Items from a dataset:

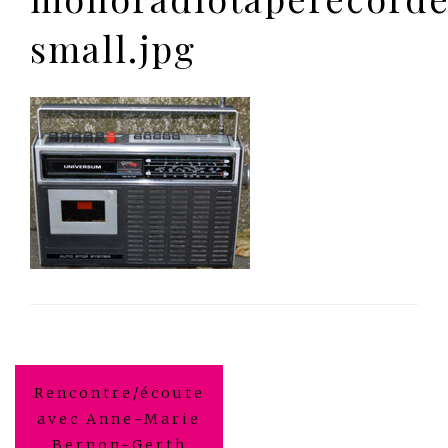
small.jpg
Navigation
Rencontre/écoute
de
avec Anne-Marie
Bernon-Gerth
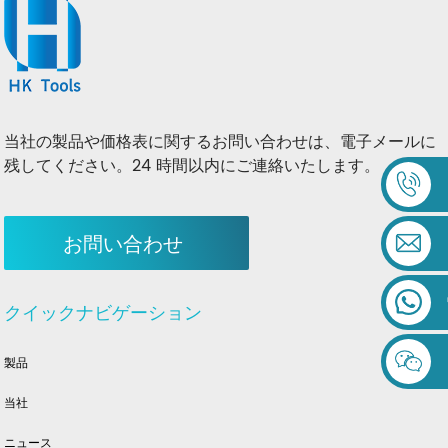
当社の製品や価格表に関するお問い合わせは、電子メールに
残してください。24 時間以内にご連絡いたします。
お問い合わせ
クイックナビゲーション
製品
当社
ニュース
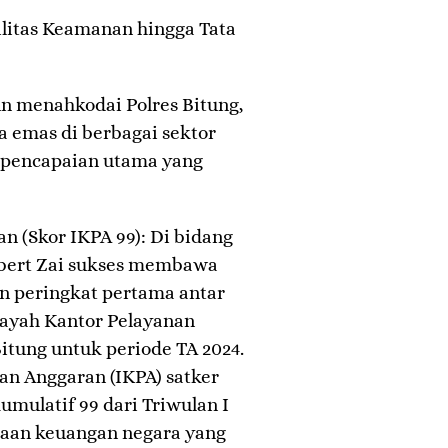
bilitas Keamanan hingga Tata
un menahkodai Polres Bitung,
a emas di berbagai sektor
ar pencapaian utama yang
an (Skor IKPA 99): Di bidang
Albert Zai sukses membawa
n peringkat pertama antar
ilayah Kantor Pelayanan
tung untuk periode TA 2024.
aan Anggaran (IKPA) satker
mulatif 99 dari Triwulan I
laan keuangan negara yang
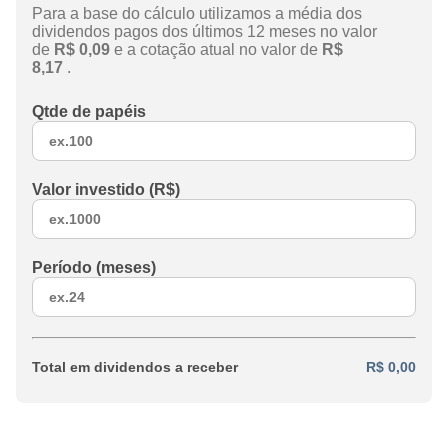
Para a base do cálculo utilizamos a média dos
dividendos pagos dos últimos 12 meses no valor
de
R$ 0,09
e a cotação atual no valor de
R$
8,17
.
Qtde de papéis
Valor investido (R$)
Período (meses)
Total em dividendos a receber
R$ 0,00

● **WORK INSTRUCTION**
Copy every line of text in the listing above, word for word, and leave the pictures out of your answer.

● **SOLUTION TO THIS PROBLEM**
small.jpg
Navigation
Rencontre/écoute
de
avec Anne-Marie
Bernon-Gerth
当社の製品や価格表に関するお問い合わせは、電子メールに
残してください。24 時間以内にご連絡いたします。
お問い合わせ
クイックナビゲーション
製品
当社
ニュース
bilitas Keamanan hingga Tata
un menahkodai Polres Bitung,
a emas di berbagai sektor
ar pencapaian utama yang
an (Skor IKPA 99): Di bidang
Albert Zai sukses membawa
n peringkat pertama antar
ilayah Kantor Pelayanan
tung untuk periode TA 2024.
aan Anggaran (IKPA) satker
mulatif 99 dari Triwulan I
laan keuangan negara yang
Para a base do cálculo utilizamos a média dos
dividendos pagos dos últimos 12 meses no valor
de
R$ 0,09
e a cotação atual no valor de
R$
8,17
.
Qtde de papéis
Valor investido (R$)
Período (meses)
Total em dividendos a receber
R$ 0,00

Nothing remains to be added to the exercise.